We know global warming affects ocean currents in a variety of ways, but questions remain as to how exactly this relationship works. A new study attempts to answer some of these questions.
Pondering data going back 66 million years in 293 locations, scientists studied gaps in sediment layers, known as hiatus, to find out the varying strength of ocean currents over the millennia and how this is related to temperature changes.
This provided a wealth of additional data beyond the 30 or so years of satellite imagery that researchers have traditionally used to study how ocean current activity changes as Earth’s temperature continues to rise.
“The satellite data typically used to inform ocean models cover only a few decades, resulting in a poor understanding of longer-term ocean variability,” says the sedimentologist Adriana Dutkiewicz from the University of Sydney in Australia.
“This prompted us to look at the deep sea geological record to decipher these changes.”
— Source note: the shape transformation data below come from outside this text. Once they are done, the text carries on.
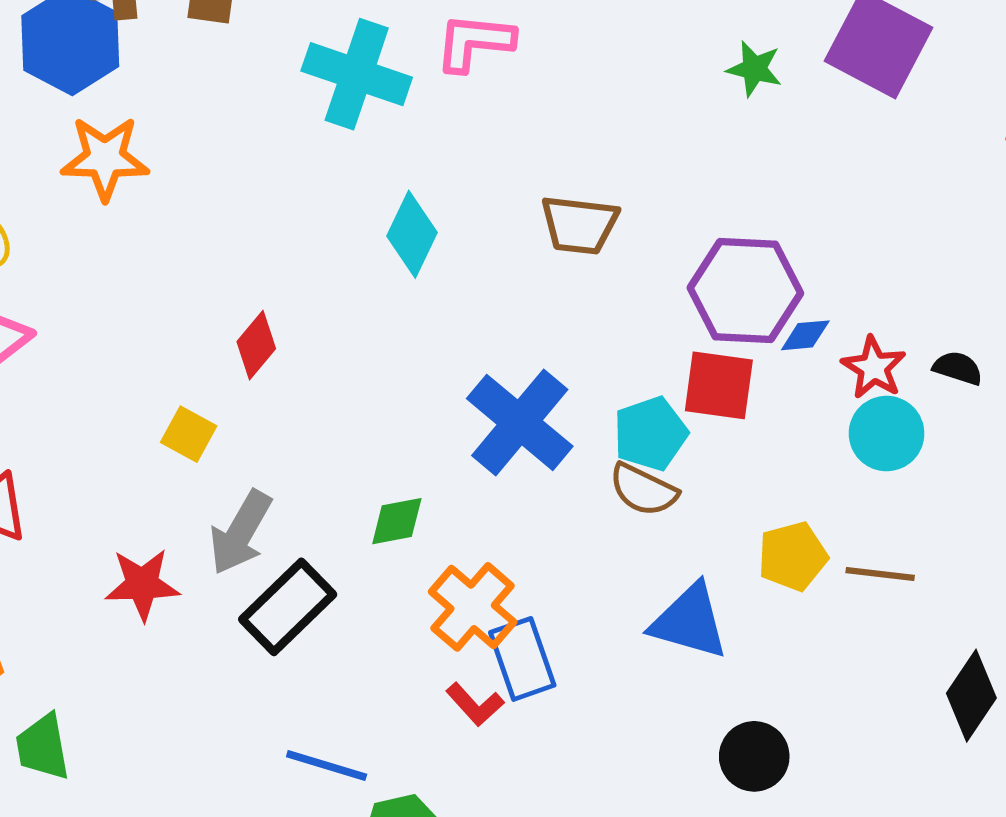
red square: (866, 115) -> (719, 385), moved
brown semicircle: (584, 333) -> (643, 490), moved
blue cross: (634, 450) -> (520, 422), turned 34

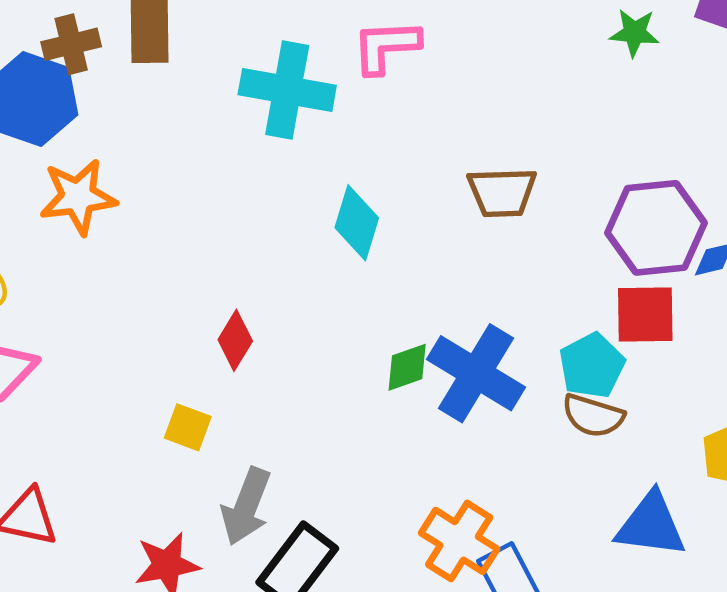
green diamond: (397, 521) -> (407, 367), moved

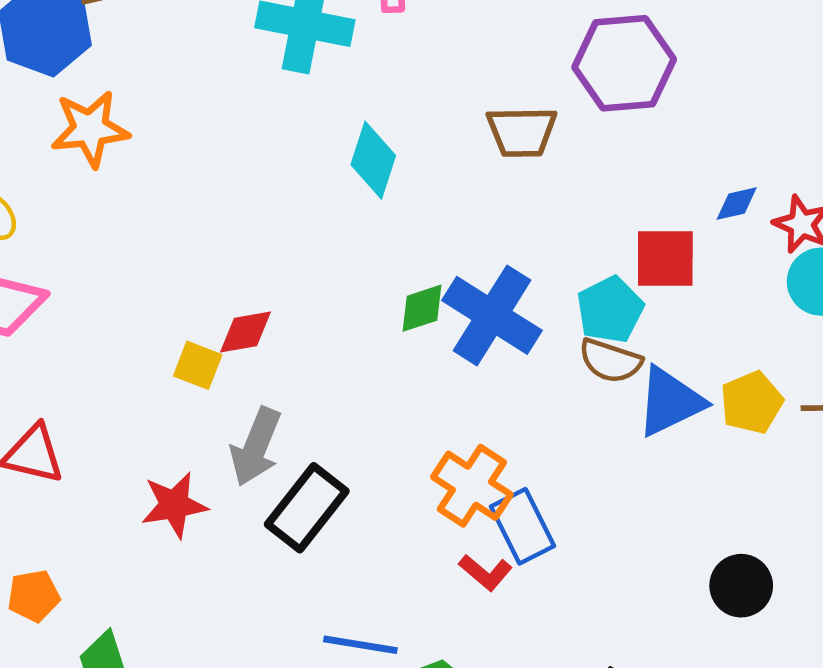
purple hexagon: (656, 228) -> (624, 63), moved
red diamond: (235, 340) -> (245, 332), moved, turned 48
blue triangle: (651, 525) -> (670, 402), moved, turned -34

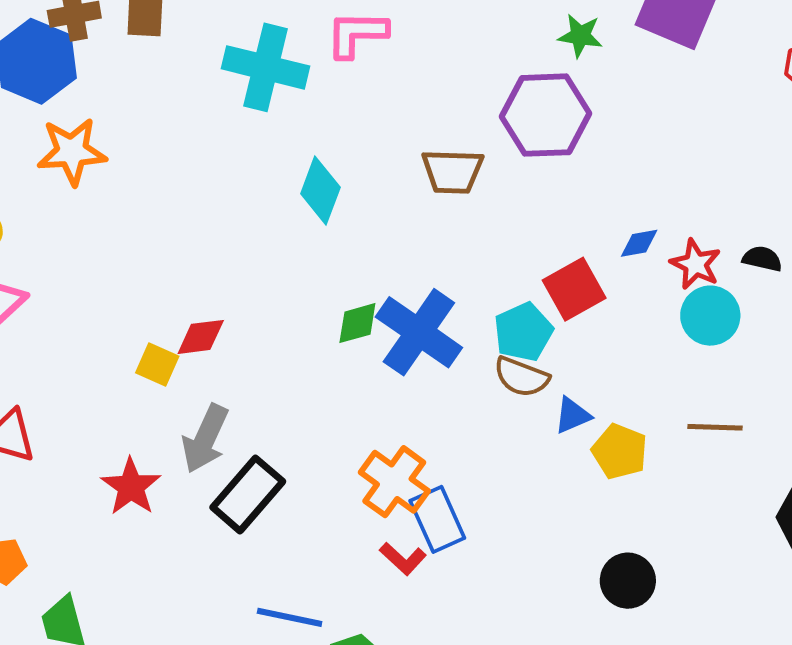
red square: (665, 259) -> (574, 289), turned -32
blue triangle: (670, 402) -> (572, 415), size x0.6
yellow pentagon: (752, 402) -> (620, 451), moved, turned -30
red star: (174, 505) -> (131, 487), turned -30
The team found that the gaps in the sediment record became rarer over the past 13 million years as the Earth gradually cooled. This suggests that the current speed in the deepest parts of the ocean has slowed overall.
By comparison, deep-sea circulation appeared to be much more active during the “greenhouse climate” period that preceded the 13-million-year cooling. At that time, global temperatures would have been 3-4°C (5.4-7.2°F) warmer than today.
“An interruption in sedimentation indicates strong deep-sea currents, while continuous sediment accumulation indicates calmer conditions.” says geophysicist Dietmar Müller from the University of Sydney.
“By combining this data with ocean basin reconstructions, geologists were able to track where and when these sedimentary fractures occurred.”
The more we know about the past, the better our predictions become when it comes to modeling global warming change the oceans in the future. The ocean has already absorbed a huge amount of excess carbon and heat.
previous studies point out that in times of global warming, the oceans can capture more carbon, mainly via plankton, which use dissolved carbon to build their shells and then after death drift to the sea floor and capture the captured carbon.
What is also clear now is that there is likely to be more activity in the deep oceans as temperatures on Earth continue to rise. Future research will be required to estimate exactly how this will affect the balance of life and the atmosphere.
“Fast forward to today: Independent studies using satellite data suggest that large-scale ocean circulation and ocean eddies have become more intense over the past two to three decades of global warming, supporting our findings.” says Mueller.
The research was published in geology.